Anomaly detection through spatio-temporal data mining, with application to near real-time outlying sensor identification
Galarus, Douglas Edward
MetadataShow full item record
There is a need for robust solutions to the challenges of near real-time spatio-temporal outlier and anomaly detection. In our dissertation, we define and demonstrate quality measures for evaluation and comparison of overlapping, real-time, spatio-temporal data providers and for assessment and optimization of data acquisition, system operation and data redistribution. Our measures are tested on real-world data and applications, and our results show the need and potential to develop our own mechanisms for outlier and anomaly detection. We then develop a representative, near real-time solution for the identification of outlying sensors that far outperforms state of the art methods in terms of accuracy and is computationally efficient. When applied to a real-world, meteorological data set, we identify numerous problematic sites that otherwise have not been flagged as bad. We identify sites for which metadata is incorrect. We identify observations that have been mislabeled by provider quality control processes.

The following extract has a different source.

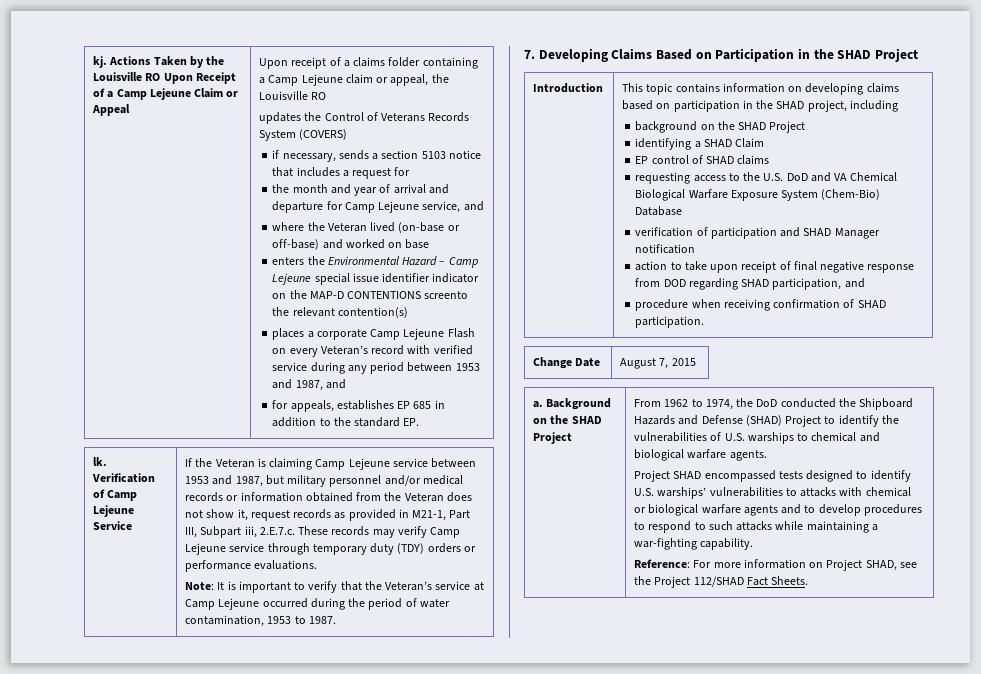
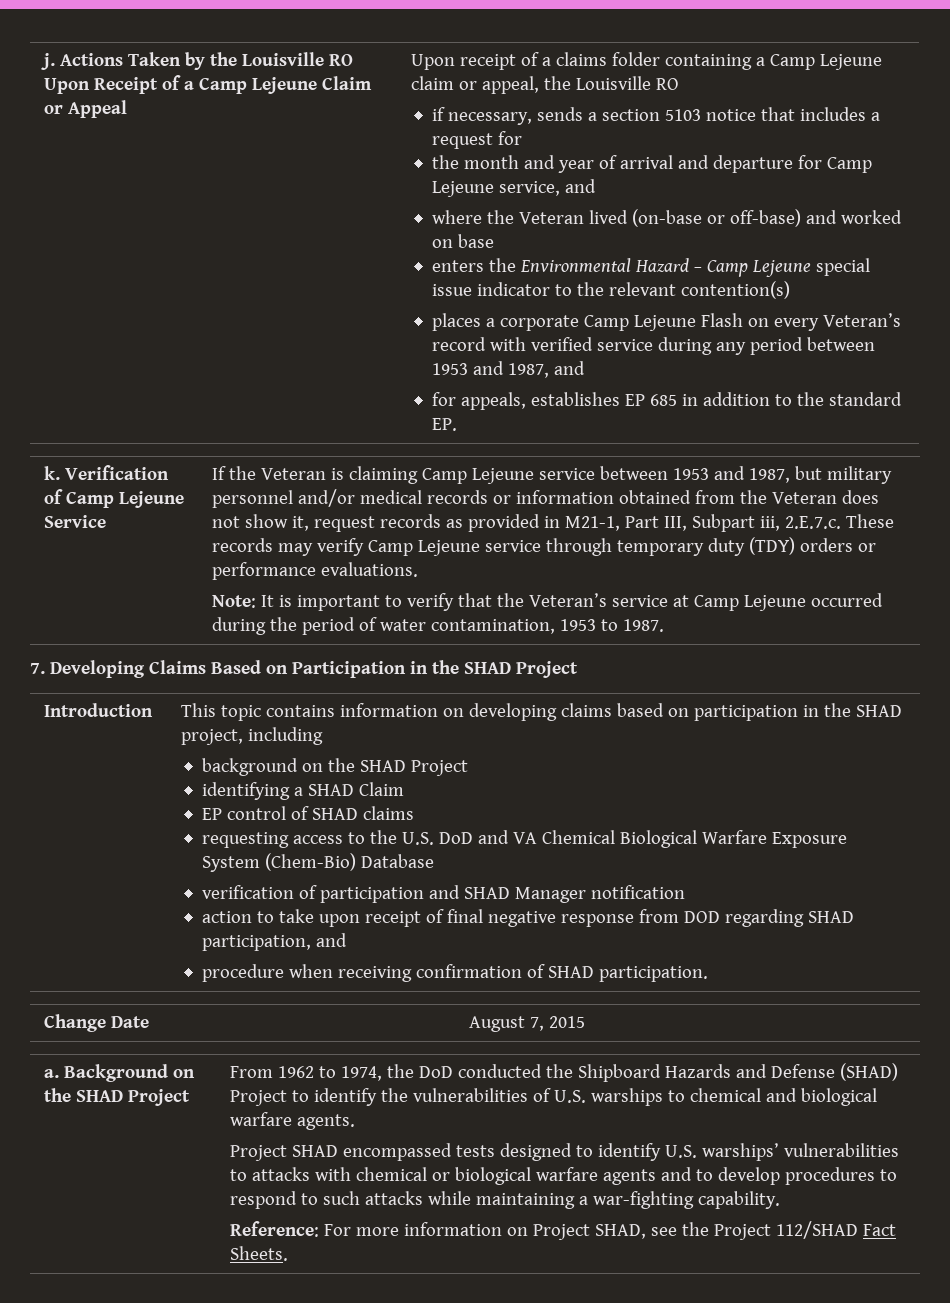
[93,56,108,68] kj. -> [41,53,56,70] j.
[259,112,470,124] [259,129,348,141] // updates the Control of Veterans Records System (COVERS) -> (680, 84) none
[382,273,480,283] [272,290,469,299] identifier indicator on the MAP-D CONTENTIONS screento -> [476,282,572,296] indicator to
[93,457,108,466] lk. -> [44,466,61,480] k.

And, we demonstrate that our method outperforms enhanced versions of state of the art methods for assessment of accuracy using comparable or less computation time. There are many quality-related problems with real data sets and, in the absence of an approach like ours, these problems may have largely gone unidentified. Our approach is novel for the simple but effective way that it accounts for spatial and temporal variation, and that it addresses more than just accuracy. Collectively these contributions form an overarching data-mining framework and example that can be used and extended for data-mining method development, model building and evaluation of spatio-temporal outlier and anomaly detection processes.